Auswirkungen auf den Aktienmarkt
Die Verluste im Aktienmarkt reichen tief in den Tech-Sektor: Coinbase hat 13 Prozent verloren, Microstrategy 17 Prozent. Auch klassische Softwareunternehmen traf es: Microsoft gab neun Prozent nach, Oracle 19 Prozent und Salesforce elf Prozent. Der Nasdaq-Index ist dadurch für das Jahr für das Jahr ins Minus gerutscht, das heißt, er hat seit dem 1. Januar insgesamt mehr verloren als gewonnen.
Die Restwahrscheinlichkeit für eine Zinssenkung im März ist auf unter acht Prozent gefallen, vor kurzem lag sie noch bei 20 Prozent. Anleger haben die nächste Zinssenkung gedanklich also auf Juli verschoben. Das belastet Wachstumsaktien zusätzlich, da deren Bewertungen besonders zinssensitiv sind.
Die Korrelation zwischen Bitcoin und Tech-Aktien liegt bei etwa 0,5 bis 0,75 zum Nasdaq. Bitcoin wird oft als gehebelte Wette auf Wachstumsaktien betrachtet, was bedeutet, dass es stärker auf Schwankungen in risikoreichen Anlagen reagiert. Der Krypto-Ausverkauf hat ETF-Ausflüsse von 1,49 Milliarden US-Dollar aus Bitcoin-ETFs ausgelöst.
Was spricht für weitere Einbrüche?
Die historisch schwachen Arbeitsmarktdaten dürften für die US-Regierung wenig erfreulich sein. Schließlich ist sie mit dem Anspruch angetreten, die größte Wirtschaftskraft der Geschichte zu entfesseln. Der Bitcoin-Absturz hat bereits 600 Milliarden US-Dollar aus dem Krypto-Markt und 316 Milliarden US-Dollar speziell aus Bitcoin gelöscht. Viele Investoren haben mit geliehenem Geld in Krypto und Tech spekuliert.

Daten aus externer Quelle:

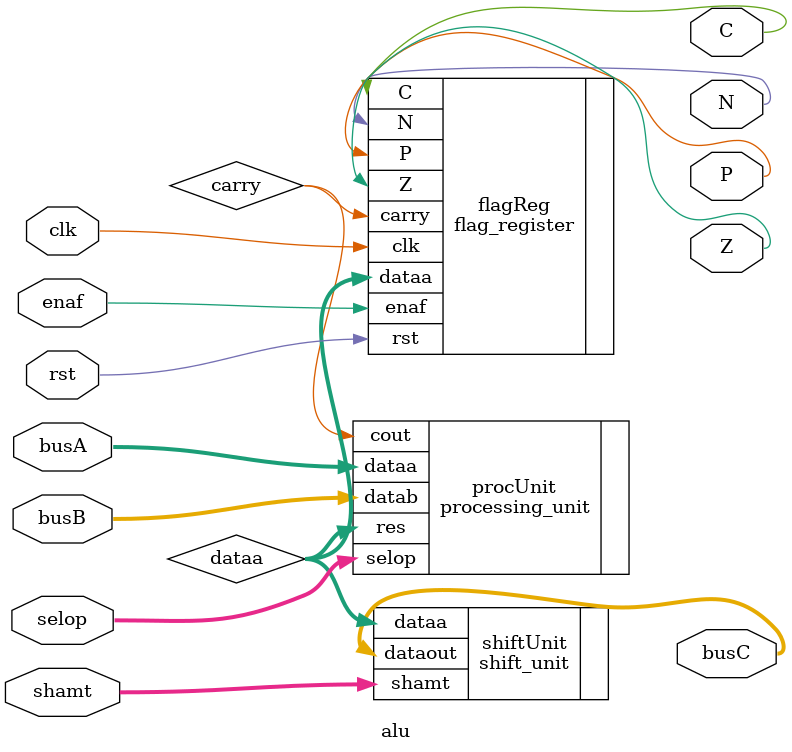
<source format=v>
module alu
	# ( parameter MAX_WIDTH = 8 )(
	input		wire							clk,
	input		wire							rst,
	input		wire	[MAX_WIDTH-1:0]	busA,
	input		wire	[MAX_WIDTH-1:0]	busB,
	input		wire	[2:0]					selop,
	input		wire	[1:0]					shamt,
	input		wire							enaf,
	output	wire	[MAX_WIDTH-1:0]	busC,
	output	wire							C,
	output	wire							N,
	output	wire							P,
	output	wire							Z
);
	
	wire	carry;
	wire	[MAX_WIDTH-1:0]	dataa;
	
	processing_unit	#( .N(MAX_WIDTH) ) procUnit (
		.dataa(busA),
		.datab(busB),
		.selop(selop),
		.res(dataa),
		.cout(carry)
	);
	
	shift_unit	#( .N(MAX_WIDTH) ) shiftUnit (
		.shamt(shamt),
		.dataa(dataa),
		.dataout(busC)
	);
	
	flag_register	#( .MAX_WIDTH(MAX_WIDTH) ) flagReg (
		.clk(clk),
		.rst(rst),
		.enaf(enaf),
		.dataa(dataa),
		.carry(carry),
		.C(C),
		.N(N),
		.Z(Z),
		.P(P)
	);
	
endmodule 
</source>
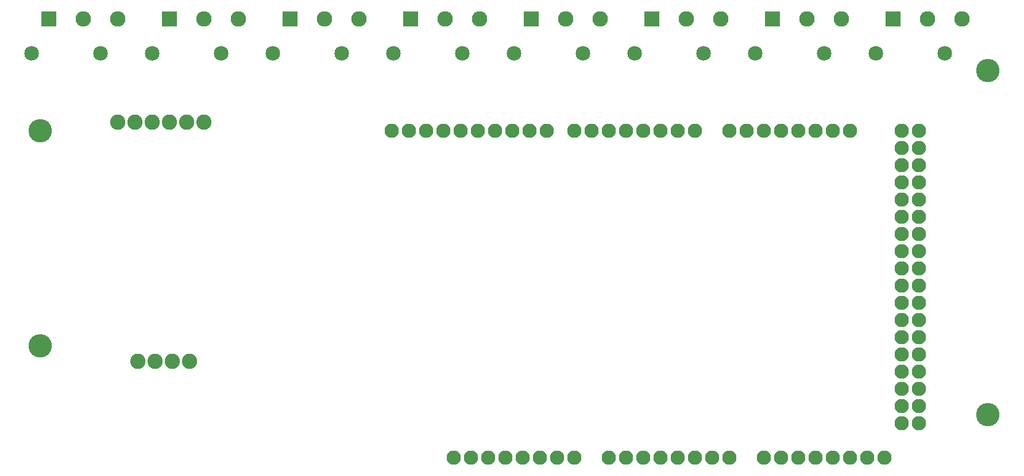
<source format=gts>
G04 MADE WITH FRITZING*
G04 WWW.FRITZING.ORG*
G04 DOUBLE SIDED*
G04 HOLES PLATED*
G04 CONTOUR ON CENTER OF CONTOUR VECTOR*
%ASAXBY*%
%FSLAX23Y23*%
%MOIN*%
%OFA0B0*%
%SFA1.0B1.0*%
%ADD10C,0.090000*%
%ADD11C,0.082917*%
%ADD12C,0.085000*%
%ADD13C,0.088861*%
%ADD14C,0.088833*%
%ADD15C,0.135984*%
%ADD16R,0.090000X0.090000*%
%LNMASK1*%
G90*
G70*
G54D10*
X1190Y2754D03*
X1390Y2754D03*
X990Y2754D03*
G54D11*
X4540Y204D03*
X2940Y204D03*
X4640Y204D03*
X4740Y204D03*
X4840Y204D03*
X4940Y204D03*
X5240Y1604D03*
X5040Y204D03*
X5140Y204D03*
X2980Y2104D03*
X3540Y204D03*
X3640Y204D03*
X3740Y204D03*
X3840Y204D03*
X5240Y804D03*
X3940Y204D03*
X4040Y204D03*
X4140Y204D03*
X4240Y204D03*
X3740Y2104D03*
X5240Y2004D03*
X5240Y1204D03*
X5240Y404D03*
X2580Y2104D03*
X3340Y204D03*
X3340Y2104D03*
X5240Y1804D03*
X5240Y1404D03*
X5240Y1004D03*
X4940Y2104D03*
X5240Y604D03*
X4840Y2104D03*
X4740Y2104D03*
X4640Y2104D03*
X4540Y2104D03*
X4440Y2104D03*
X4340Y2104D03*
X4240Y2104D03*
X2380Y2104D03*
X2780Y2104D03*
X3180Y2104D03*
X2740Y204D03*
X3140Y204D03*
X3940Y2104D03*
X3540Y2104D03*
X5240Y2104D03*
X5240Y1904D03*
X5240Y1704D03*
X5240Y1504D03*
X5240Y1304D03*
X5240Y1104D03*
X5240Y904D03*
X5240Y704D03*
X5240Y504D03*
X2280Y2104D03*
X2480Y2104D03*
X2680Y2104D03*
X2880Y2104D03*
X3080Y2104D03*
X2640Y204D03*
X2840Y204D03*
X3040Y204D03*
X3240Y204D03*
X4040Y2104D03*
X3840Y2104D03*
X3640Y2104D03*
X3440Y2104D03*
X5340Y2104D03*
X5340Y2004D03*
X5340Y1904D03*
X5340Y1804D03*
X5340Y1704D03*
X5340Y1604D03*
X5340Y1504D03*
X5340Y1404D03*
X5340Y1304D03*
X5340Y1204D03*
X5340Y1104D03*
X5340Y1004D03*
X5340Y904D03*
X5340Y804D03*
X5340Y704D03*
X5340Y604D03*
X5340Y504D03*
X5340Y404D03*
X4440Y204D03*
G54D10*
X1890Y2754D03*
X2090Y2754D03*
X1690Y2754D03*
X490Y2754D03*
X690Y2754D03*
X290Y2754D03*
X2590Y2754D03*
X2790Y2754D03*
X2390Y2754D03*
X3990Y2754D03*
X4190Y2754D03*
X3790Y2754D03*
X3290Y2754D03*
X3490Y2754D03*
X3090Y2754D03*
X5390Y2754D03*
X5590Y2754D03*
X5190Y2754D03*
X4690Y2754D03*
X4890Y2754D03*
X4490Y2754D03*
G54D12*
X890Y2554D03*
X1290Y2554D03*
X1590Y2554D03*
X1990Y2554D03*
X2290Y2554D03*
X2690Y2554D03*
X2990Y2554D03*
X3390Y2554D03*
X3690Y2554D03*
X4090Y2554D03*
X4390Y2554D03*
X4790Y2554D03*
X5090Y2554D03*
X5490Y2554D03*
G54D13*
X690Y2154D03*
X790Y2154D03*
X890Y2154D03*
X990Y2154D03*
X1090Y2154D03*
X1190Y2154D03*
G54D14*
X806Y764D03*
X906Y764D03*
X1006Y764D03*
X1106Y764D03*
G54D12*
X190Y2554D03*
X590Y2554D03*
G54D15*
X240Y2104D03*
X240Y854D03*
X5740Y2454D03*
X5740Y454D03*
G54D16*
X990Y2754D03*
X1690Y2754D03*
X290Y2754D03*
X2390Y2754D03*
X3790Y2754D03*
X3090Y2754D03*
X5190Y2754D03*
X4490Y2754D03*
G04 End of Mask1*
M02*
</source>
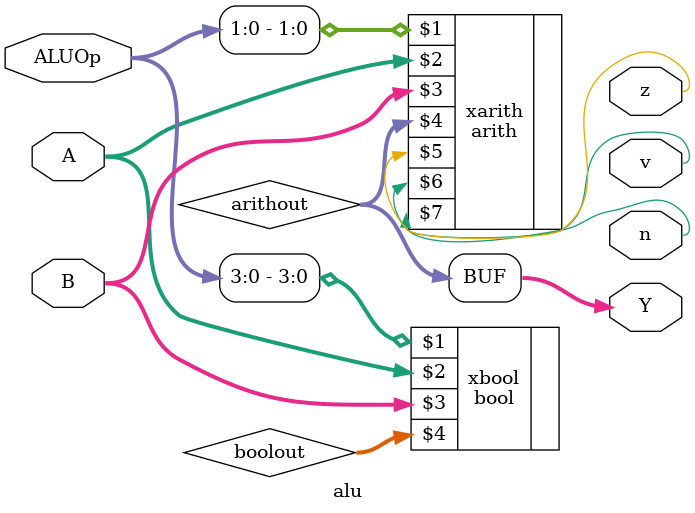
<source format=sv>
module alu( 
    input logic [31:0] A,
    input logic [31:0] B,
    input logic [4:0] ALUOp,
    output logic [31:0] Y,
    output logic z,
    output logic v,
    output logic n
);

    // signals
    logic [31:0] boolout;
    logic [31:0] shiftout;
    logic [31:0] arithout;
    logic [31:0] comput;

    // modules
    bool xbool(ALUOp[3:0],A,B,boolout);
    arith xarith(ALUOp[1:0],A,B,arithout,z,v,n);
    //comp xcomp(ALUOp[3], ALUOp[1], z,v,n,compout);
    //shift xshift(ALUOp[1:0],A,B,shiftout);

    // outputs
    assign Y = arithout;

endmodule

</source>
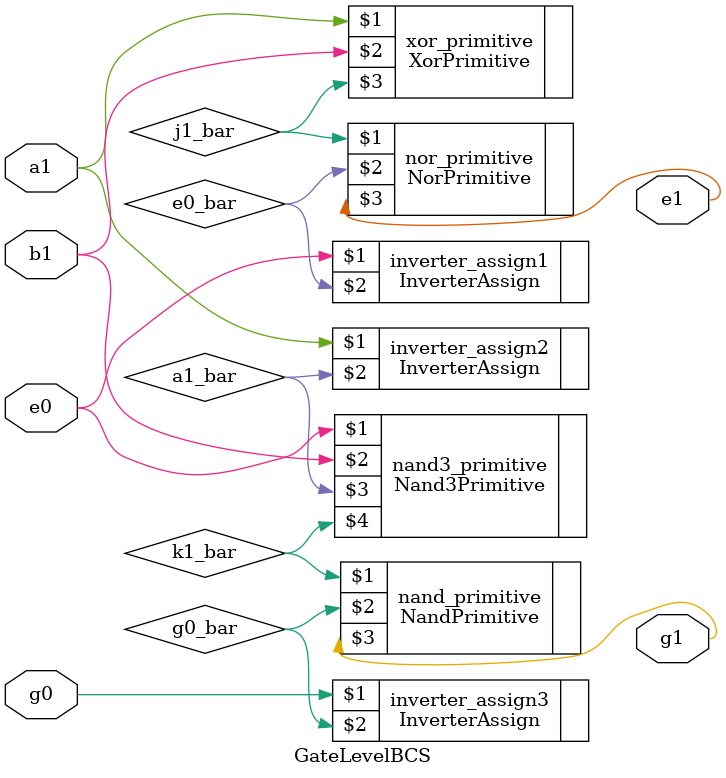
<source format=v>
`timescale 1ns/1ns

module TransistorLevelBCS(input a1, b1, e0, g0, output e1, g1);
	wire j1_bar, k1_bar, a1_bar, e0_bar, g0_bar;
	MyXor my_xor(a1, b1, j1_bar);
	MyInverter my_inverter1(e0, e0_bar);
	MyNor my_nor (j1_bar, e0_bar, e1);
	MyInverter my_inverter2(a1, a1_bar);
	My3Nand my_3_nand(e0, b1, a1_bar, k1_bar);
	MyInverter my_inverter3(g0, g0_bar);
	MyNand my_nand(k1_bar, g0_bar, g1);
endmodule

module GateLevelBCS(input a1, b1, e0, g0, output e1, g1);
	wire j1_bar, k1_bar, a1_bar, e0_bar, g0_bar;
	XorPrimitive xor_primitive(a1, b1, j1_bar);
	InverterAssign inverter_assign1(e0, e0_bar);
	NorPrimitive nor_primitive (j1_bar, e0_bar, e1);
	InverterAssign inverter_assign2(a1, a1_bar);
	Nand3Primitive nand3_primitive(e0, b1, a1_bar, k1_bar);
	InverterAssign inverter_assign3(g0, g0_bar);
	NandPrimitive nand_primitive(k1_bar, g0_bar, g1);
endmodule
</source>
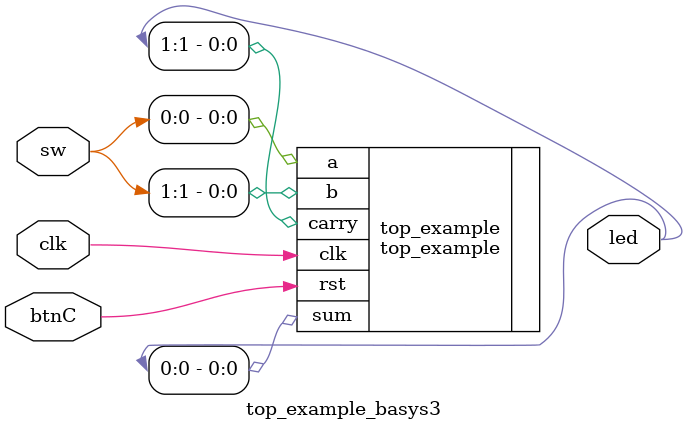
<source format=sv>
`timescale 1 ns / 1 ps

module top_example_basys3 (
    input clk,
    input btnC,
    input  wire [1:0]  sw,
    output wire [1:0] led
);

    top_example top_example (
        .clk(clk),
        .rst(btnC),
        .a(sw[0]),
        .b(sw[1]),
        .sum(led[0]),
        .carry(led[1])
    );

endmodule

</source>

Der Abbau dieser Positionen führt zu Zwangsverkäufen.
Tech-Firmen investieren Milliarden in künstliche Intelligenz, ohne kurzfristig klare Renditen zu erzielen, etwa Amazons geplante 200 Milliarden US-Dollar für AI-Projekte. Gleichzeitig findet eine Sektor-Rotation statt: Investoren schichten von Technologie zu wertorientierten, stabilen Branchen wie Energie oder Konsumgüter um.
Was spricht gegen weitere Einbrüche?
Der Dow Jones verteidigt dennoch vorerst weiterhin die wichtige 50.000-Punkte-Marke. Damit kann die Rally weitergehen, egal, wie man die aktuellen Arbeitsmarktdaten sieht. Am 6. Februar erholten sich Tech-Aktien: Der Nasdaq legte 1,6 Prozent zu, Bitcoin stieg zurück auf über 70.000 US-Dollar.
Zudem liegt der Relative-Stärke-Index (RSI) für Bitcoin unter 30 – ein Wert, der häufig auf eine Überverkaufssituation hindeutet und einen Boden signalisieren kann. Langfristig prognostizieren einige Analysten Bitcoin bei 150.000 US-Dollar.
Weitere Einbrüche im Tech-Bereich sind möglich, aber nicht zwangsläufig. Die Wahrscheinlichkeit liegt bei 50 bis 60 Prozent(öffnet im neuen Fenster) . Der aktuelle Verkaufsdruck wirkt wie eine gesunde Korrektur nach Überbewertung, nicht wie ein systemischer Zusammenbruch.